I stared at him, flabbergasted, sure that I had heard it wrong. “What?” I spluttered.

Sebastian chuckled and dropped his head. “Sorry, I didn’t mean that. I just meant... if it had been a boy that you had a crush on who asked to kiss you, and he used that as his way to say that he wanted to go out with you. Would you have said yes?”

I stared at him, my heart thundering in my chest. He thought I didn’t like him.

He thought I didn’t have a crush on him.

He thought that I just said yes to the kiss because of this stupid game.

And part of me wanted so desperately to correct him, to tell him that it actually had meant something and I wanted to be with him.

But the other part of me screamed that I couldn’t do that.

Because if I said that, it would ruin everything—not only because of Tiffany, but because he was Sebastian.

He was Dean’s best friend. He was Ainsley’s brother.

He was the boy next door. And if I said it now and he didn’t say it back, nothing would ever be able to go back to normal again.

“Pretend it was Thomas,” Sebastian continued. “Would you have said yes?”

I tried to imagine it. Not if it was Thomas, because I knew I would have said no, but if Sebastian had confessed his love then and there.

By the time that party had come around, I hadn’t been into him for ages, but the feelings had come back so quickly that I knew they must have just been dormant, instead of gone.

So I tried to picture it. Sebastian kissing me, then saying that he wanted me.

I tried to imagine the moment of elation but as quickly as the feeling appeared, it turned into dread.
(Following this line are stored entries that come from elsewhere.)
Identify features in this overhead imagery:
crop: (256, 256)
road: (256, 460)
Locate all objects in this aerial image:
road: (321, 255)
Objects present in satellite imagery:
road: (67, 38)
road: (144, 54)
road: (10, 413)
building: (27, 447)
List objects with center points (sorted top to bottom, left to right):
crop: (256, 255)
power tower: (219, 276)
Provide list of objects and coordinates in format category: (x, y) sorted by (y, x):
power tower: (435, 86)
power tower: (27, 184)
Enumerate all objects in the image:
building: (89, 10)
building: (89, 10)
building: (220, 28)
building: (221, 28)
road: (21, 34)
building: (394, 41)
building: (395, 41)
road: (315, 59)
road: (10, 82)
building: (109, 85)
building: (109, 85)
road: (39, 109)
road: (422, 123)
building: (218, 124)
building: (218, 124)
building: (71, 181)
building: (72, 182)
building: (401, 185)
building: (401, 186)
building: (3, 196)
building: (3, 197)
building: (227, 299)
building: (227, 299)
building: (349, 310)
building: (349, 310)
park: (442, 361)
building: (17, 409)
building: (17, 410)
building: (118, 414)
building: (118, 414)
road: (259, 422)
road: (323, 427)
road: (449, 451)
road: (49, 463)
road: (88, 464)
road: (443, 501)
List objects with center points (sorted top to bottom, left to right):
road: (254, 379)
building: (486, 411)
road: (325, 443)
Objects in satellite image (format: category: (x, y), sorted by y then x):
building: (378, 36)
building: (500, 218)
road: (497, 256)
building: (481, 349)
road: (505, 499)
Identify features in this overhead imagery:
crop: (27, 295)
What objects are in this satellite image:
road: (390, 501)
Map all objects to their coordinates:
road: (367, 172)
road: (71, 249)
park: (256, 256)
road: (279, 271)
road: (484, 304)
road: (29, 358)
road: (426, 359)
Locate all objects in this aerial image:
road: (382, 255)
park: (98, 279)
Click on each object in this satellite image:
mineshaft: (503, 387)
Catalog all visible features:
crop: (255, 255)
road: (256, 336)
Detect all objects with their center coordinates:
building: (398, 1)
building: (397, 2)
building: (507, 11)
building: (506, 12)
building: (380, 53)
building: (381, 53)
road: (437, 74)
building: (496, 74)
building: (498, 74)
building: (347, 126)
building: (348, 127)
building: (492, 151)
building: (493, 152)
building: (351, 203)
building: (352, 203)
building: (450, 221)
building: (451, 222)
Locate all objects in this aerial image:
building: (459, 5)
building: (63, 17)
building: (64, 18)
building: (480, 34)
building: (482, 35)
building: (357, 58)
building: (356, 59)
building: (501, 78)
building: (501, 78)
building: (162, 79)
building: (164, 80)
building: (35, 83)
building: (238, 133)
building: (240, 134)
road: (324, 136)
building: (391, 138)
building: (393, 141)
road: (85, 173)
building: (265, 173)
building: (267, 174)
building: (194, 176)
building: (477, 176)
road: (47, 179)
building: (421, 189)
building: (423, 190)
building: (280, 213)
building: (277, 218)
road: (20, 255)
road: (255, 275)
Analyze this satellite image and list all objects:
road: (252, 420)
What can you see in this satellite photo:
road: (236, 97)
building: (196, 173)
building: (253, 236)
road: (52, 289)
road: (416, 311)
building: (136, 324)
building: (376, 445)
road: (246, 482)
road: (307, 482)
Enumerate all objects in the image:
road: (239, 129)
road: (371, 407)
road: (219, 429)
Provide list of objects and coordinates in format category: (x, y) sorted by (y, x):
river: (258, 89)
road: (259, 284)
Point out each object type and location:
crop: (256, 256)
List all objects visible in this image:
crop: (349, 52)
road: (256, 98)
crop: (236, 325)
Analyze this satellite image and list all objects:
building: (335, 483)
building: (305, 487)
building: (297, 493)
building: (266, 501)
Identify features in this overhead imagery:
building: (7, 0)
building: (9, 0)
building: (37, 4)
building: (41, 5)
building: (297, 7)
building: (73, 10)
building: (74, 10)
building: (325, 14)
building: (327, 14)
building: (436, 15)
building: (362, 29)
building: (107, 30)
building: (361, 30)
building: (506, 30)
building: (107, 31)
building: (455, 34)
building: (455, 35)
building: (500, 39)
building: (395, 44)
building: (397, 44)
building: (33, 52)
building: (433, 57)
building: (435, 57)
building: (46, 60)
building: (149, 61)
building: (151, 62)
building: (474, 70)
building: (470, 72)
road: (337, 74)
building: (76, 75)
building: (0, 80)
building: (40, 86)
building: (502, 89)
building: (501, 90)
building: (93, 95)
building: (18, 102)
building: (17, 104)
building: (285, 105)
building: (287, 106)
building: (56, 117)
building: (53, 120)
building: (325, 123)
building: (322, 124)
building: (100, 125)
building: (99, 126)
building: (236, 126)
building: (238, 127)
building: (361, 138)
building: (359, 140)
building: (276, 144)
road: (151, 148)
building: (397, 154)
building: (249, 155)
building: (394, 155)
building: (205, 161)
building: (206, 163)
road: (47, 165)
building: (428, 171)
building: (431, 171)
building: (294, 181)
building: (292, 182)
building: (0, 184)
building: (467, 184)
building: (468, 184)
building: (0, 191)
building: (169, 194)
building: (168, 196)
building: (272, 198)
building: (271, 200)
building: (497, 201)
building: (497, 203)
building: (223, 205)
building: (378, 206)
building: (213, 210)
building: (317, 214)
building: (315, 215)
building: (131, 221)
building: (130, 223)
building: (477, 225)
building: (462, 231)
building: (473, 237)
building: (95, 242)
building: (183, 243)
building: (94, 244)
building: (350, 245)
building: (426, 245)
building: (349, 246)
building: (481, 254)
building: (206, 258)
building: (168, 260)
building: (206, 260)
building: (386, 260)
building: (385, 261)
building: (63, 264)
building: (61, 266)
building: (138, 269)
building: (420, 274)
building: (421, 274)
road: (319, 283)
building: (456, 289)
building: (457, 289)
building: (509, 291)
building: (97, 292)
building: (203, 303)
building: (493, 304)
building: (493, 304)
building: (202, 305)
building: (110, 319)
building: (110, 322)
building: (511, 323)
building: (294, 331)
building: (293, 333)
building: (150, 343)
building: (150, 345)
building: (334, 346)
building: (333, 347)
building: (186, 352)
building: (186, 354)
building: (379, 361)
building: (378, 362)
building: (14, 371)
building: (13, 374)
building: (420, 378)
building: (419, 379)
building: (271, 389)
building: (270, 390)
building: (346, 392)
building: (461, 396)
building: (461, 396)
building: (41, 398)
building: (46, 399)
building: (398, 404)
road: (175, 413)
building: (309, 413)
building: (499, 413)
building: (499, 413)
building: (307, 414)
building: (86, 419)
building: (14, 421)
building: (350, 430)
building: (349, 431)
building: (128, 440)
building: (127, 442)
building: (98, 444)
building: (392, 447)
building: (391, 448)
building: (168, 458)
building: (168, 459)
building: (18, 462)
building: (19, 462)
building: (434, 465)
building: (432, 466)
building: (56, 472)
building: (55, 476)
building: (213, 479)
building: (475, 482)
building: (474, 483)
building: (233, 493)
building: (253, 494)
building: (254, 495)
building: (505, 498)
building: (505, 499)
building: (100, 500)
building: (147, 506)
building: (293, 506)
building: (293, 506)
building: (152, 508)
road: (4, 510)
What if he didn’t work out? What if we went out and he realized he didn’t like me?

What if all of this was only good in concept?

“No,” I admitted in a whisper. “I wouldn’t have.”

Sebastian waved a hand, as if that proved everything. Then he stood up. And even though I knew we couldn’t stay forever, my heart ached at the idea of him walking away.

“I guess I should go,” he said. “It’s getting late, and we have school tomorrow.”

“Yeah,” I mumbled, but I didn’t stand. Sebastian seemed to realize I wasn’t going to. Because he picked up the sweater I’d been bringing back to him and draped it around my shoulders. Then he leaned down and pressed a kiss to the top of my head.

“Good night, Nellie,” he whispered.

I think I managed to grab a “Good night, Sebastian” before he wandered off, leaving me there alone.

And even though it put a little bit of a sick twist in my stomach, I pulled out my phone and opened Thomas’ contact. I couldn’t be with Sebastian, but maybe it was time I faced this fear head-on.